The researchers found further specific evidence for parts of the circuit involved.

“We found error neurons in two different parts of the MFC: the dorsal anterior cingulate cortex (dACC) and the pre-supplementary motor area (pre-SMA),” says Fu. “The error signal appeared in the pre-SMA 50 milliseconds earlier than in the dACC. But only in the dACC was the correlation between the ERN and error neurons predictive of whether a person would modify their behavior. This reveals a hierarchy of processing–an organizational structure of the circuit at the single-neuron level that is important for executive control of behavior.”

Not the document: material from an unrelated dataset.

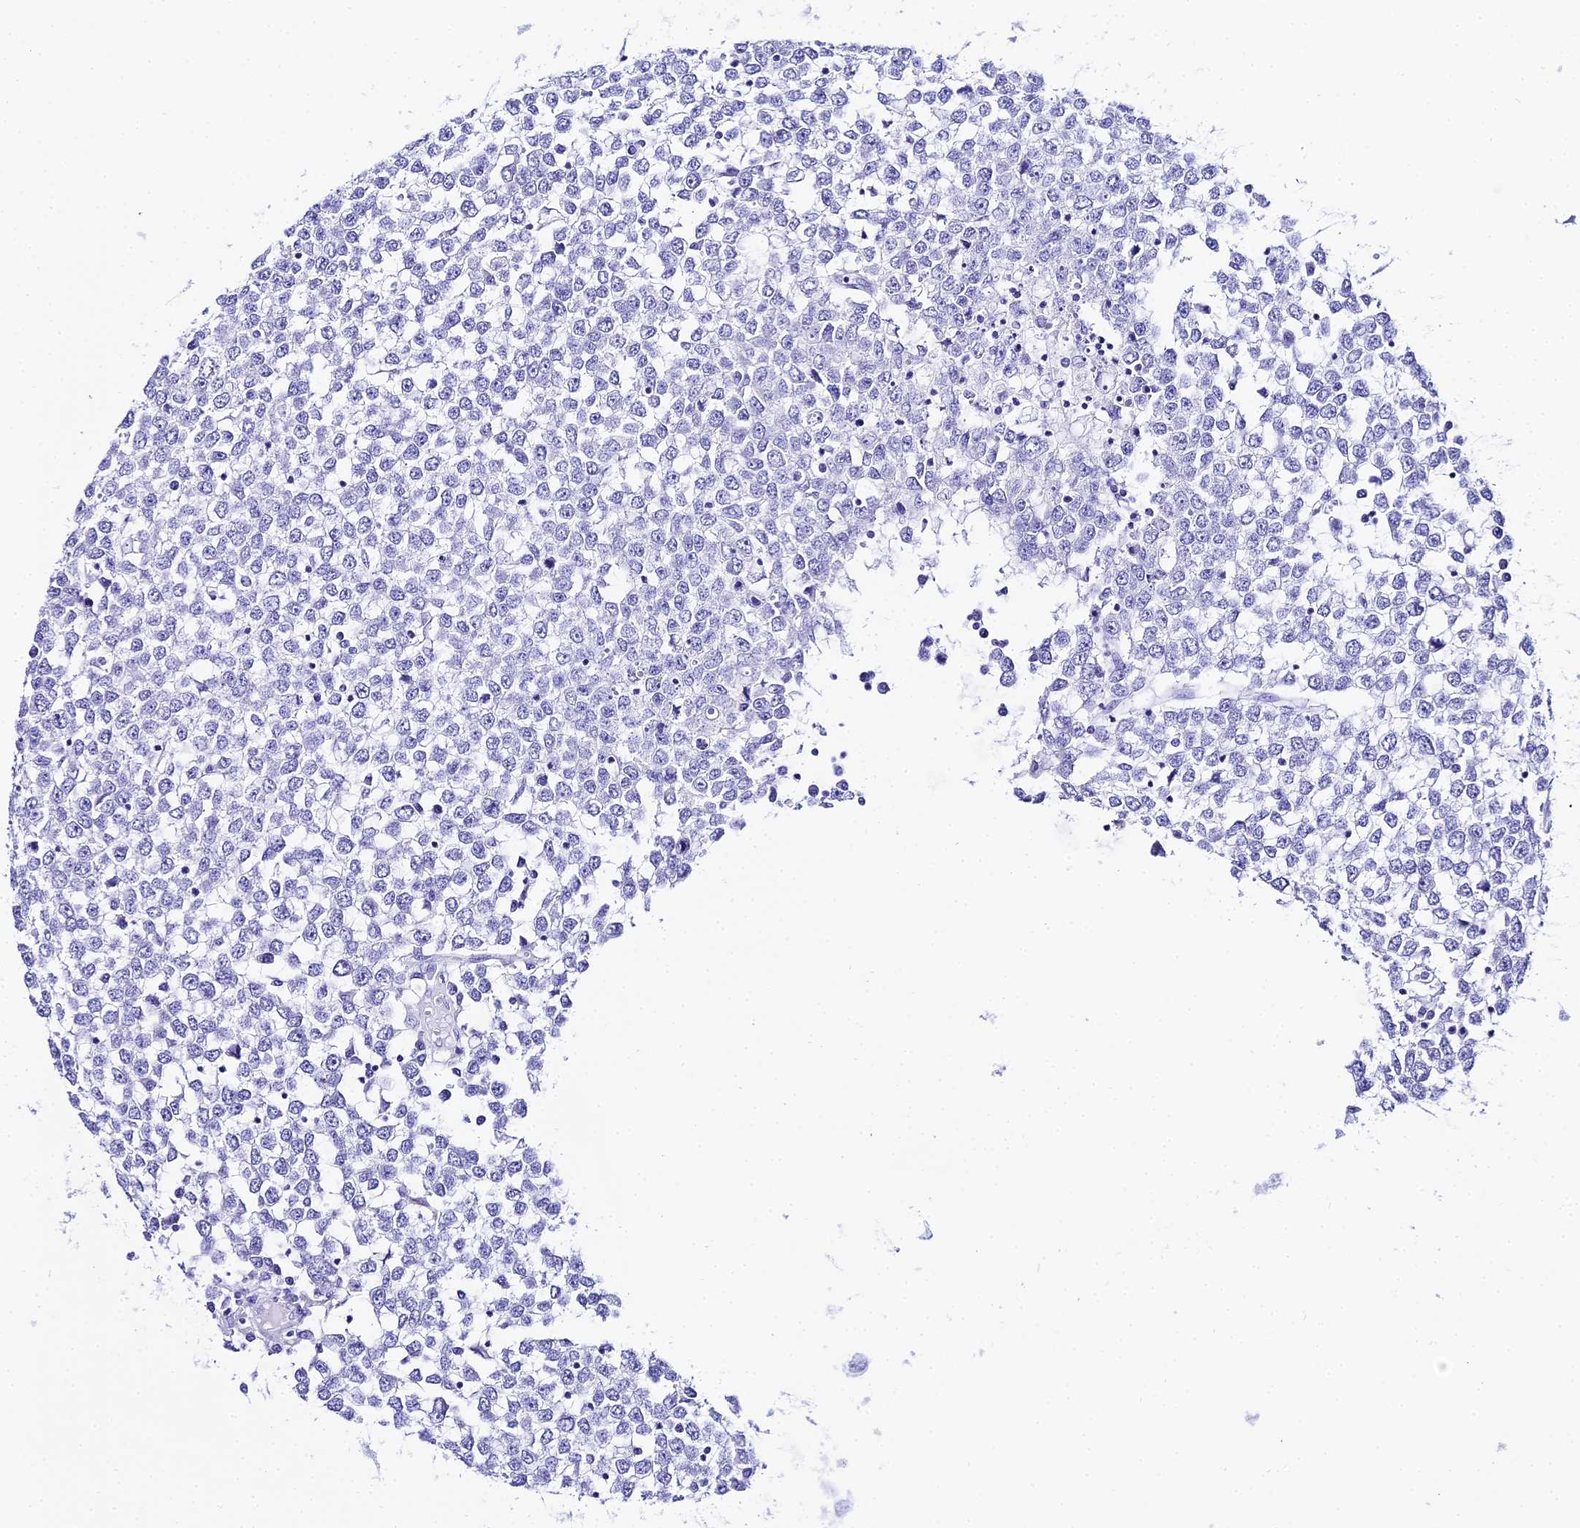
{"staining": {"intensity": "negative", "quantity": "none", "location": "none"}, "tissue": "testis cancer", "cell_type": "Tumor cells", "image_type": "cancer", "snomed": [{"axis": "morphology", "description": "Seminoma, NOS"}, {"axis": "topography", "description": "Testis"}], "caption": "This is a histopathology image of immunohistochemistry (IHC) staining of seminoma (testis), which shows no expression in tumor cells.", "gene": "TRMT44", "patient": {"sex": "male", "age": 65}}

The research could also have implications for understanding obsessive-compulsive disorder, a condition in which a person continuously attempts to correct perceived “errors.” For example, some individuals with this condition will feel a need to repeatedly check, in a short time period, if they have locked their door. Some people with obsessive-compulsive disorder have been shown to have an abnormally large ERN potential, indicating that their error-monitoring circuitry is overactive. The discovery of error neurons might facilitate new treatments to suppress this overactivity.

The researchers next hope to identify how the information from error neurons flows through the brain in order to produce behavioral changes like slowing down and focusing. “So far, we have identified two brain regions in the frontal cortex that appear to be part of a sequence of processing steps, but, of course, the entire circuit is going to be much more complex than that,” says Adolphs. “One important future avenue will be to combine studies that have very fine resolution, such as this one, with studies using fMRI [functional magnetic resonance imaging] that give us a whole-brain field of view.”